A Srinivas Rao 26th September 2016
He would have been 54 today and would
have been as cheerful as always, for neither misfortune nor tempest would dampen
his optimism. “A person must have a cheerful disposition by nature or a
disposition made cheerful by art and knowledge” remarked Nietzsche and Sriram
was doubly so. Yet rather than listening to the gurgling brook of his voice
over the phone, I am met with silence, four months since his untimely demise. I
haven’t deleted his number though, not that he might call, but that I might
wake up. I miss his infectious and disarming smile that would put even Medusa lower
her guard. This is a reminiscence of a person who was close to me and was my
best friend. I have wondered what if any we had in common, I believe it wasn’t
much, yet we liked each other’s company and it has intrigued me as much as
onlookers. I can’t describe him in eulogistic terms; though he had much that
was worthy of applause.
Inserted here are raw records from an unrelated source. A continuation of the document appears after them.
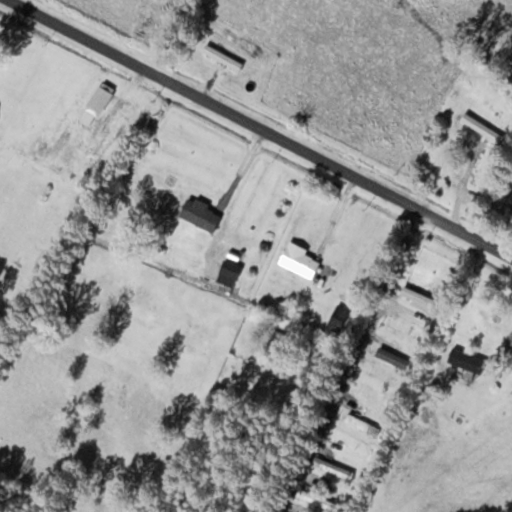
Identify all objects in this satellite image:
building: (223, 57)
building: (101, 98)
building: (483, 127)
road: (270, 131)
building: (47, 150)
building: (202, 214)
building: (301, 259)
building: (231, 273)
building: (421, 299)
building: (339, 318)
building: (394, 357)
building: (468, 360)
building: (363, 424)
building: (334, 468)
building: (308, 478)
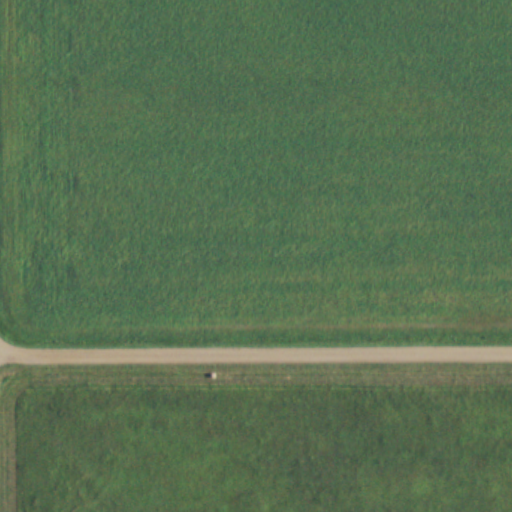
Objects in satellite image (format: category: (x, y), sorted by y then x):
road: (256, 350)
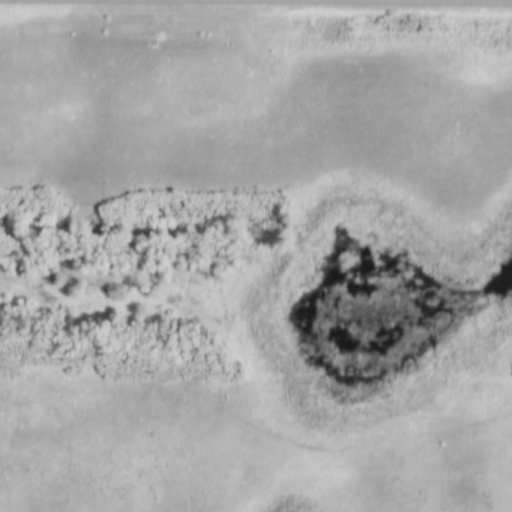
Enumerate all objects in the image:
road: (256, 1)
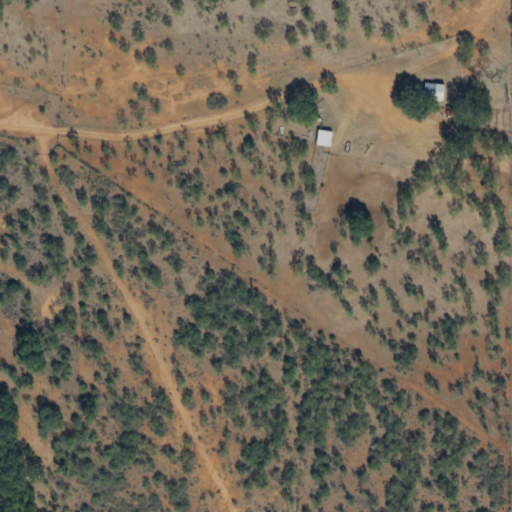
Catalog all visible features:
building: (434, 92)
road: (266, 109)
road: (127, 317)
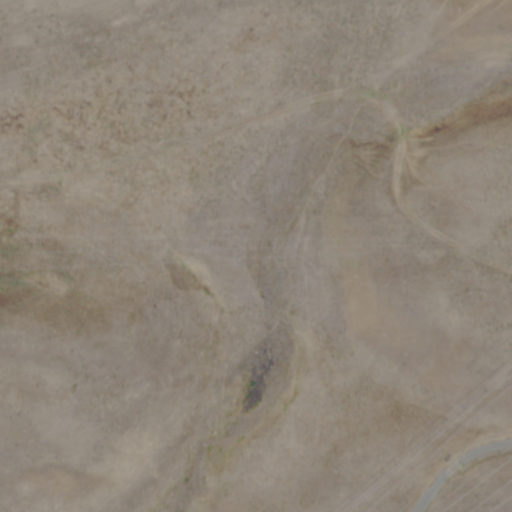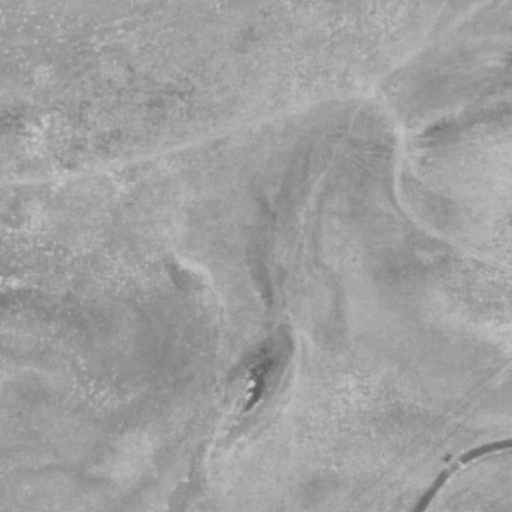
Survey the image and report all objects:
road: (449, 460)
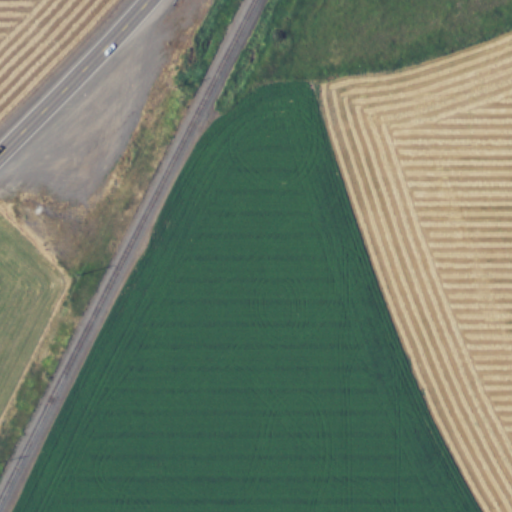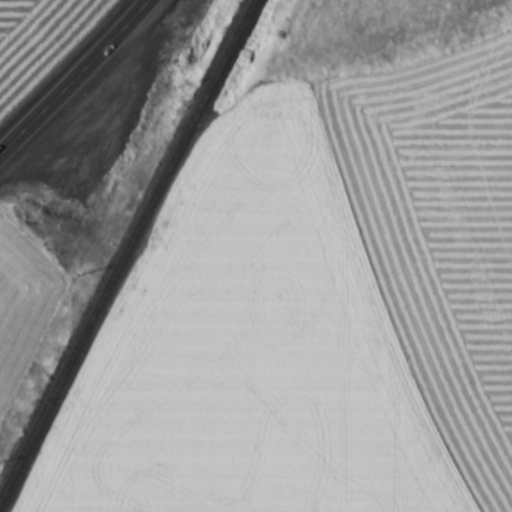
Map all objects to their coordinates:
crop: (47, 46)
road: (71, 74)
crop: (438, 246)
railway: (123, 248)
crop: (24, 310)
crop: (252, 349)
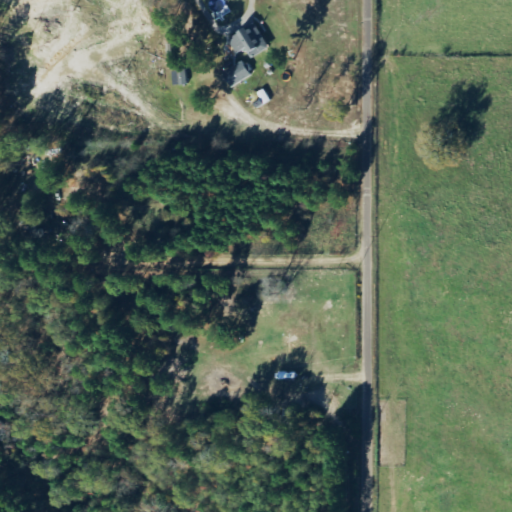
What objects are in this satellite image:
building: (250, 40)
building: (237, 73)
building: (177, 76)
road: (367, 256)
road: (234, 267)
building: (298, 348)
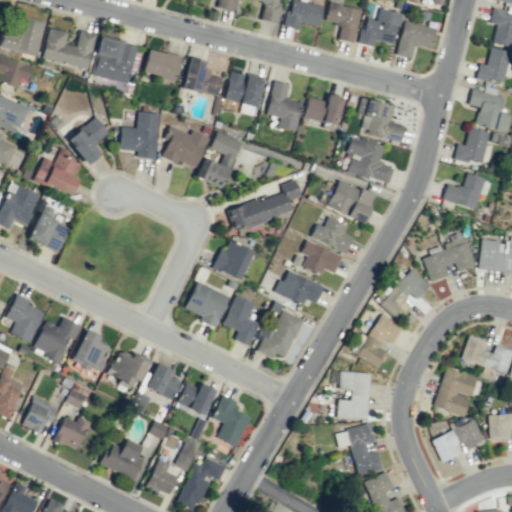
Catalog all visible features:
building: (433, 1)
building: (506, 1)
building: (222, 4)
building: (268, 10)
building: (300, 13)
building: (341, 19)
building: (377, 26)
building: (500, 27)
building: (22, 36)
building: (411, 37)
road: (255, 47)
building: (65, 48)
building: (110, 59)
building: (158, 64)
building: (491, 66)
building: (12, 70)
building: (197, 77)
building: (240, 91)
building: (280, 105)
building: (320, 108)
building: (486, 109)
building: (10, 112)
building: (376, 118)
building: (137, 135)
building: (84, 139)
building: (181, 145)
building: (469, 146)
building: (4, 151)
building: (216, 159)
building: (364, 159)
building: (55, 171)
building: (462, 191)
building: (347, 200)
building: (15, 204)
building: (261, 207)
building: (44, 229)
building: (329, 234)
road: (189, 235)
park: (118, 254)
building: (494, 256)
building: (316, 257)
building: (229, 259)
building: (445, 260)
road: (369, 267)
building: (294, 287)
building: (401, 292)
building: (203, 302)
building: (20, 317)
building: (238, 319)
road: (145, 328)
building: (276, 335)
building: (52, 337)
building: (375, 339)
building: (87, 351)
building: (483, 354)
building: (2, 356)
building: (123, 367)
building: (509, 368)
road: (409, 372)
building: (159, 381)
building: (451, 391)
building: (6, 392)
building: (350, 394)
building: (192, 396)
building: (71, 397)
building: (36, 414)
building: (226, 420)
building: (498, 423)
building: (154, 428)
building: (68, 431)
building: (339, 438)
building: (453, 439)
building: (360, 449)
building: (181, 457)
building: (119, 458)
building: (158, 477)
road: (66, 478)
building: (195, 482)
road: (472, 482)
building: (2, 483)
building: (379, 493)
building: (15, 500)
road: (436, 505)
building: (50, 506)
building: (489, 510)
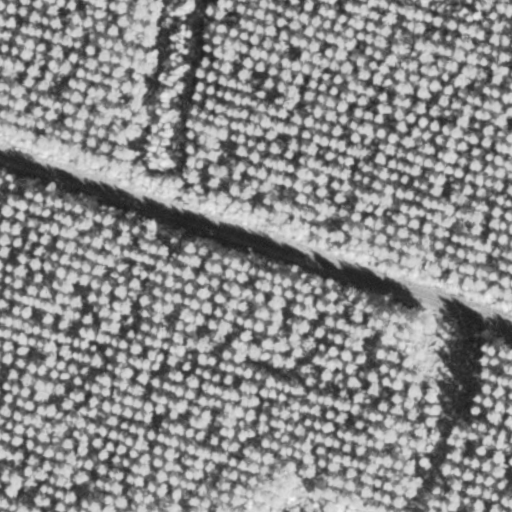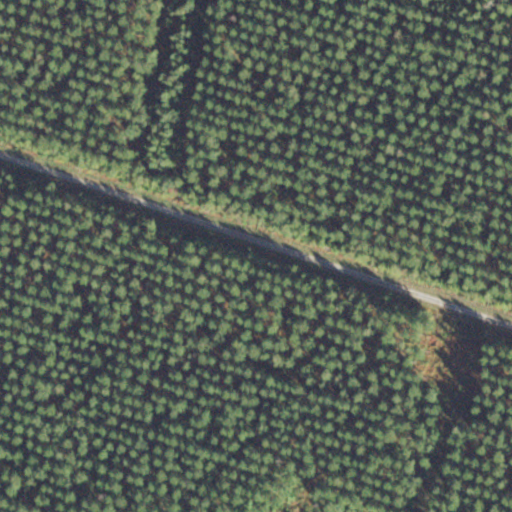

Probably what fascinated me were the contradictions
which we ever so unconsciously gloss over as we make much of a false sense of
consistency as a virtue. Most of us if
not all are inconsistent creatures, inconstant and shifting in our motivations,
fears, desires and aspirations, it is ‘human all too human’. Consistency I
think is a narrative strategy of the mind that possibly highlights, represses,
and interpolates in retrospect, creating a convenient fiction of the self. At a
distance from one’s own self one might see the range of protean characteristics
that really animates each of us; though we crave for that indubitable,
mysterious, unchanging essence which might well be a figment of imagination.